Characterization, antioxidant activity of banana peel carbon dots and their antibacterial mechanism against Staphylococcus aureus.

Abstract

Aims: The carbon dots (CDs) used in this study are a type of carbon nanomaterial extracted from banana peels, which possess various biological activities and demonstrate significant advantages in the antimicrobial field. Staphylococcus aureus (S. aureus) is one of the most common foodborne pathogenic bacteria, severely impacting human health and food safety, as well as causing substantial economic losses. This study investigates the properties of the CDs and their inhibition mechanism against S. aureus.

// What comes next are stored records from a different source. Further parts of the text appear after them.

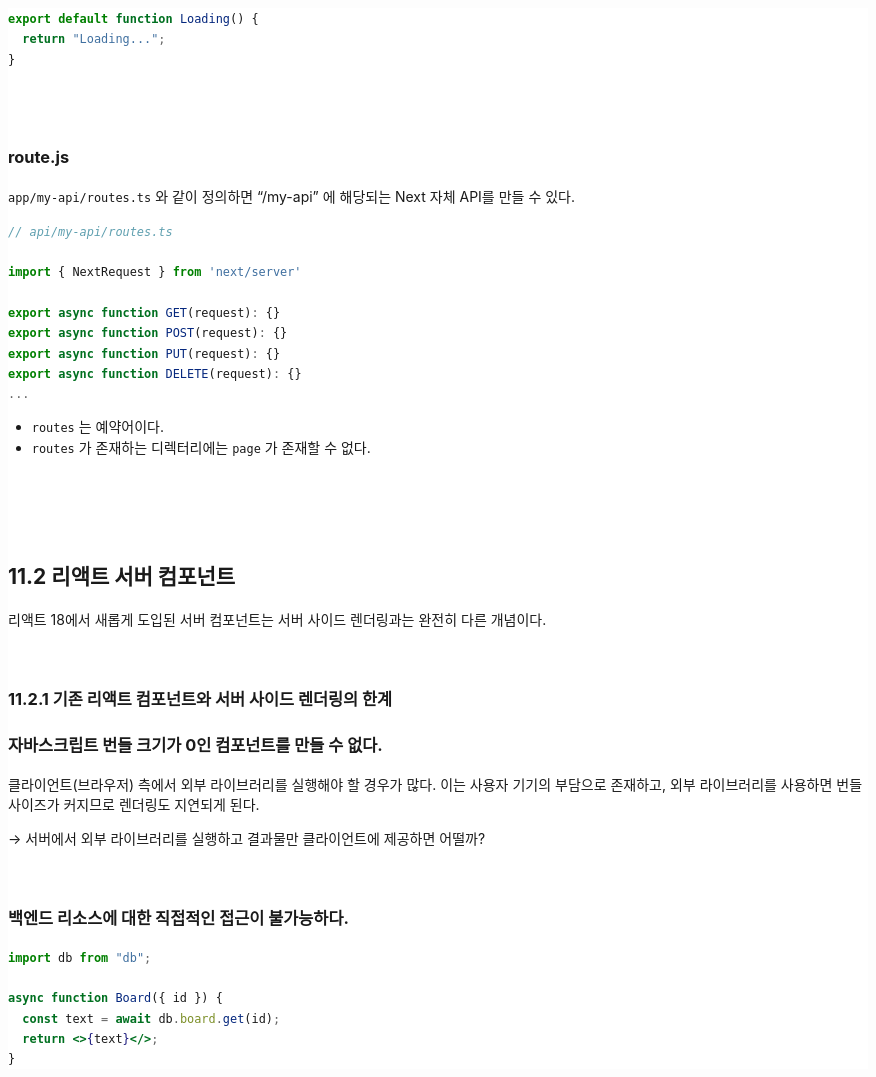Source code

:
```jsx
export default function Loading() {
  return "Loading...";
}
```

<br><br>

### route.js

`app/my-api/routes.ts` 와 같이 정의하면 “/my-api” 에 해당되는 Next 자체 API를 만들 수 있다.

```jsx
// api/my-api/routes.ts

import { NextRequest } from 'next/server'

export async function GET(request): {}
export async function POST(request): {}
export async function PUT(request): {}
export async function DELETE(request): {}
...
```

- `routes` 는 예약어이다.
- `routes` 가 존재하는 디렉터리에는 `page` 가 존재할 수 없다.

<br><br><br>

## 11.2 리액트 서버 컴포넌트

리액트 18에서 새롭게 도입된 서버 컴포넌트는 서버 사이드 렌더링과는 완전히 다른 개념이다.

<br>

### 11.2.1 기존 리액트 컴포넌트와 서버 사이드 렌더링의 한계

### 자바스크립트 번들 크기가 0인 컴포넌트를 만들 수 없다.

클라이언트(브라우저) 측에서 외부 라이브러리를 실행해야 할 경우가 많다. 이는 사용자 기기의 부담으로 존재하고, 외부 라이브러리를 사용하면 번들 사이즈가 커지므로 렌더링도 지연되게 된다.

→ 서버에서 외부 라이브러리를 실행하고 결과물만 클라이언트에 제공하면 어떨까?

<br>

### 백엔드 리소스에 대한 직접적인 접근이 불가능하다.

```jsx
import db from "db";

async function Board({ id }) {
  const text = await db.board.get(id);
  return <>{text}</>;
}
```
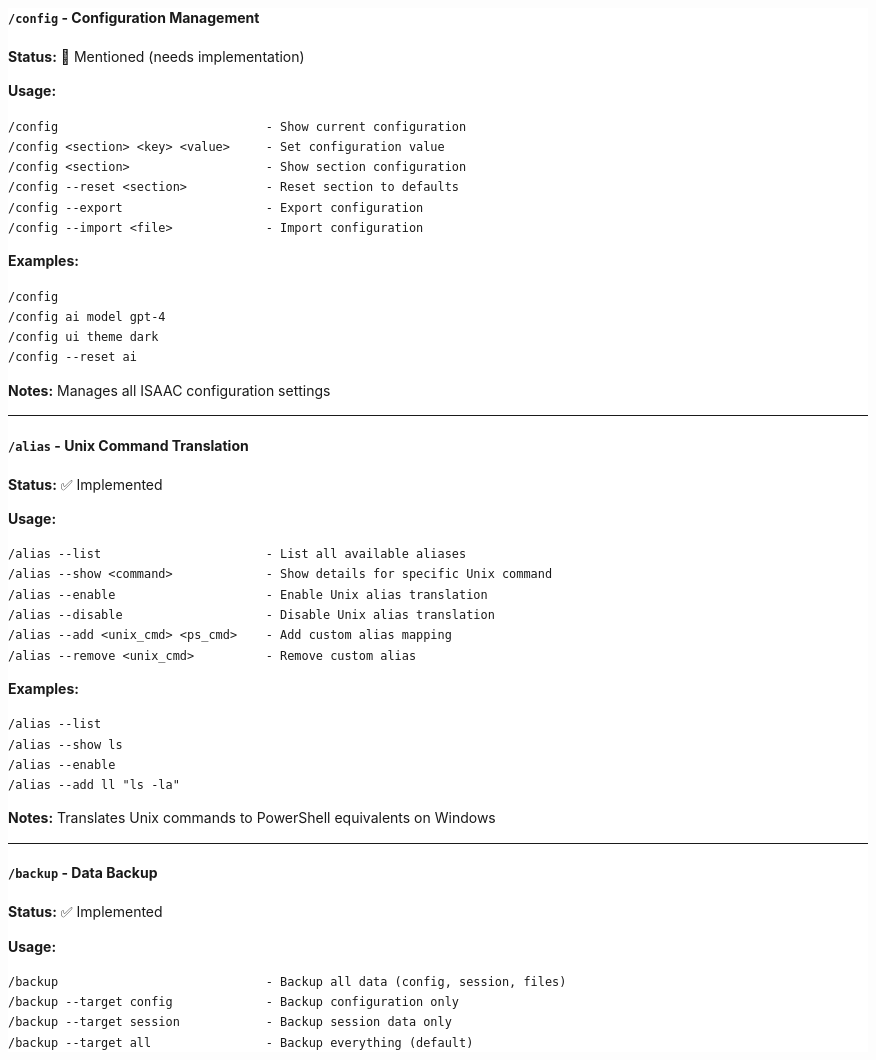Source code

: #### `/config` - Configuration Management
**Status:** 📝 Mentioned (needs implementation)

**Usage:**
```
/config                             - Show current configuration
/config <section> <key> <value>     - Set configuration value
/config <section>                   - Show section configuration
/config --reset <section>           - Reset section to defaults
/config --export                    - Export configuration
/config --import <file>             - Import configuration
```

**Examples:**
```
/config
/config ai model gpt-4
/config ui theme dark
/config --reset ai
```

**Notes:** Manages all ISAAC configuration settings

---

#### `/alias` - Unix Command Translation
**Status:** ✅ Implemented

**Usage:**
```
/alias --list                       - List all available aliases
/alias --show <command>             - Show details for specific Unix command
/alias --enable                     - Enable Unix alias translation
/alias --disable                    - Disable Unix alias translation
/alias --add <unix_cmd> <ps_cmd>    - Add custom alias mapping
/alias --remove <unix_cmd>          - Remove custom alias
```

**Examples:**
```
/alias --list
/alias --show ls
/alias --enable
/alias --add ll "ls -la"
```

**Notes:** Translates Unix commands to PowerShell equivalents on Windows

---

#### `/backup` - Data Backup
**Status:** ✅ Implemented

**Usage:**
```
/backup                             - Backup all data (config, session, files)
/backup --target config             - Backup configuration only
/backup --target session            - Backup session data only
/backup --target all                - Backup everything (default)
```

Methods and results: The synthesized CDs were characterized using transmission electron microscopy (TEM), ultraviolet-visible spectroscopy (UV-Vis), fluorescence spectroscopy, X-ray diffraction (XRD), and Fourier-transform infrared spectroscopy (FTIR). The antioxidant activity and antimicrobial effect of CDs were explored through free radical scavenging and bacterial experiments. The cytocompatibility of CDs was determined by MTT assay. The results showed that spherical blue CDs of 6.4 ± 1.56 nm were synthesized. CDs showed a UV-visible absorption peak at 265 nm. CDs are rich in hydroxyl, carboxyl, and amino groups, demonstrating excellent water solubility, photostability, pH stability, and antioxidant properties. The findings showed that CDs disrupt the cell membrane structure of S. aureus, resulting in altered membrane permeability, leakage of cell contents, and accumulation of excessive ROS. The minimum inhibitory concentration (MIC) was found to be 3.125 mg mL-1. Moreover, the CDs exhibited good cell compatibility.

Conclusion: CDs are an ideal antioxidant and natural antibacterial agent that can inhibit S. aureus. The antioxidant effect of CDs is achieved through radical scavenging, and they exhibit good cytocompatibility. At the same time, CDs exhibits strong antifungal activity through mechanisms such as disrupting the cell membrane structure, altering membrane permeability, causing leakage of cellular contents, increasing MDA levels, and accumulating intracellular ROS.